**Brief**
Please proceed with the text on 2024's state constitutional cases, continuing it from its last sentence.
START Text passage
2024’s Most Significant State Constitutional Cases
Legal experts identified the most important cases that advanced state constitutional rights this year.
There has been growing public interest in the potential of state courts and constitutions to provide greater protections to people within their borders than what’s offered under the federal Constitution. In 2024, multiple high-profile cases wound through state judiciaries, addressing reproductive rights, democracy, criminal justice, and much more.
Against this backdrop, we asked some the country’s leading legal thinkers to weigh in on the question: What is a state constitutional case you think our readers should know about from this past year, and why? Their responses painted a complex but often hopeful picture for the future of civil rights.
One more note: The year isn’t over yet and we expect to see state supreme courts continue to issue decisions in the waning days of December. Case in point: on Wednesday the Montana Supreme Court ruled in Held v. Montana that the state constitution’s right to a clean and healthful environment includes a guarantee of a “stable climate system,” striking down a law that barred agencies from considering greenhouse gas emissions as part of their environmental impact assessments.
Expanding Abortion Rights
Leah Litman, professor at the University of Michigan Law School and cohost of the Strict Scrutiny podcast
In Kaul v. Urmanski, the Wisconsin Supreme Court will decide whether Wisconsin’s near total abortion ban will go into effect. The ban was originally enacted in 1849.
Oral arguments were in October, just about two years and two months after the Supreme Court heard oral arguments in Dobbs v. Jackson Women’s Health Organization, the case that ultimately overruled Roe v. Wade.
The tenor of the two arguments could not have been more different.
In Dobbs, the U.S. Supreme Court gave barely any attention (aside from some questions from two Democratic nominees) to the life-or-death consequences of restrictive abortion bans. (Since Dobbs was decided, ProPublica has reported five known cases in which women have died because abortion restrictions delayed their medical care.) In Kaul, by contrast, Justice Jill Karofsky pointedly told the lawyer arguing for the revived abortion ban that the law would be “signing the death warrant” for women, children, and families. In Dobbs, Justice Amy Coney Barrett drew an analogy between the consequences that an abortion ban had on liberty to the consequences that a vaccine requirement had on liberty.
In Kaul, Justice Rebecca Dallet expressed concern about confining the court’s analysis to the 1840s, when the only “people who had rights” were “white men” who “owned property.” In Dobbs, of course, the Supreme Court leaned into the supposed history and tradition of restricting women’s bodily autonomy.
The Wisconsin Supreme Court will release its decision in Kaul next year. So while it’s not a 2024 decision, the oral arguments highlighted an essential element of 2024: the (potential) divergence between the U.S. Supreme Court and state supreme courts.
Whether the Wisconsin Supreme Court continues to take a different tack than the U.S. Supreme Court, however, will be decided by an election next year — the April 2025 race to determine control of Wisconsin’s high court.
END Text passage
START Dataset entries
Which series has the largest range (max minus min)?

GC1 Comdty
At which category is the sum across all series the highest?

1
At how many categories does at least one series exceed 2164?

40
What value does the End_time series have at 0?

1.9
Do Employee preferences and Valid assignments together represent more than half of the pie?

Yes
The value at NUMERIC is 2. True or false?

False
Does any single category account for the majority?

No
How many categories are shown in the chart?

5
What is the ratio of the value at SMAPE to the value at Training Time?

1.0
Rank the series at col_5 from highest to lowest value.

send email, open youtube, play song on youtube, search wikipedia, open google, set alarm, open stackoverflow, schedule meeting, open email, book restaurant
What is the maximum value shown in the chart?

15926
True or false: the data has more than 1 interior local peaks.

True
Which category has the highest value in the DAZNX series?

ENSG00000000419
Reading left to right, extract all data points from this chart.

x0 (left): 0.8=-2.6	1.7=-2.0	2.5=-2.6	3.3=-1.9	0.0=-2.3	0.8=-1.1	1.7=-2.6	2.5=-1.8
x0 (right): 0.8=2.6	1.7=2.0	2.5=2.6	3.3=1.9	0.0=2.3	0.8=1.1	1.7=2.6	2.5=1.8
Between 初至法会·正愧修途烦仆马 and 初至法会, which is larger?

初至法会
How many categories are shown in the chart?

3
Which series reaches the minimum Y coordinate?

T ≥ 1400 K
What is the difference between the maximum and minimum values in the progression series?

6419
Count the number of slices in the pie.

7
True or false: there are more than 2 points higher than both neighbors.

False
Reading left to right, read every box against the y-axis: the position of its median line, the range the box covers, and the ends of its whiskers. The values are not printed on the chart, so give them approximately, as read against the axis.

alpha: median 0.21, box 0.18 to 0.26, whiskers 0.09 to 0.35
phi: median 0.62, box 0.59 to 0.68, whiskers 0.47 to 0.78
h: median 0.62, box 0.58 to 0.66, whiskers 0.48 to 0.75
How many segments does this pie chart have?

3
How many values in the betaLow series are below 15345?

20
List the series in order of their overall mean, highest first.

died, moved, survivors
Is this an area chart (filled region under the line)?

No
END Dataset entries
**Exercise result**
Ting Ting Cheng, director of the ERA Project at Columbia Law School’s Center for Gender and Sexuality Law
In Allegheny Reproductive Health v. Pennsylvania Department of Health and Human Services, the Pennsylvania Supreme Court declared the state’s ban on Medicaid coverage for abortion a form of sex discrimination that triggers review under the state Equal Rights Amendment (ERA). The court reasoned that the ban was “presumptively unconstitutional” because it limited health care for pregnant people while covering the full spectrum of healthcare for men, and because it perpetuated gender stereotyping — reversing decades-old precedent upholding the ban.
Silver State Hope Fund v. Nevada Department of Health and Human Services was a similar challenge using the Nevada ERA to strike down Nevada’s Medicaid ban on abortion funding. A trial court held that the ban violated the ERA by discriminating based on sex. The court said that “at a minimum, strict scrutiny applies” to sex discrimination, leaving open the possibility of applying higher levels of scrutiny in future sex discrimination cases. The state attorney general did not appeal this decision.
Both cases highlight the potential of state ERAs to protect and advance abortion access in a time of dire retraction across the country. The Pennsylvania case represents a sea change by opening the door for the state to use the state ERA to significantly expand abortion access and protect reproductive rights in Pennsylvania. The Nevada case is significant because it marks the first use of Nevada’s ERA — enacted in 2022 — to challenge a state policy that discriminates based on sex.
Protecting People in the Criminal Justice System
Erwin Chemerinsky, dean and Jesse H. Choper distinguished professor of law at the University of California, Berkeley School of Law
My pick for the most notable state constitutional case of 2024 is Alaska’s State v. McKelvey. The issue in the case is whether “the police have to get a warrant before taking pictures of your yard with a zoom lens while flying in an airplane.”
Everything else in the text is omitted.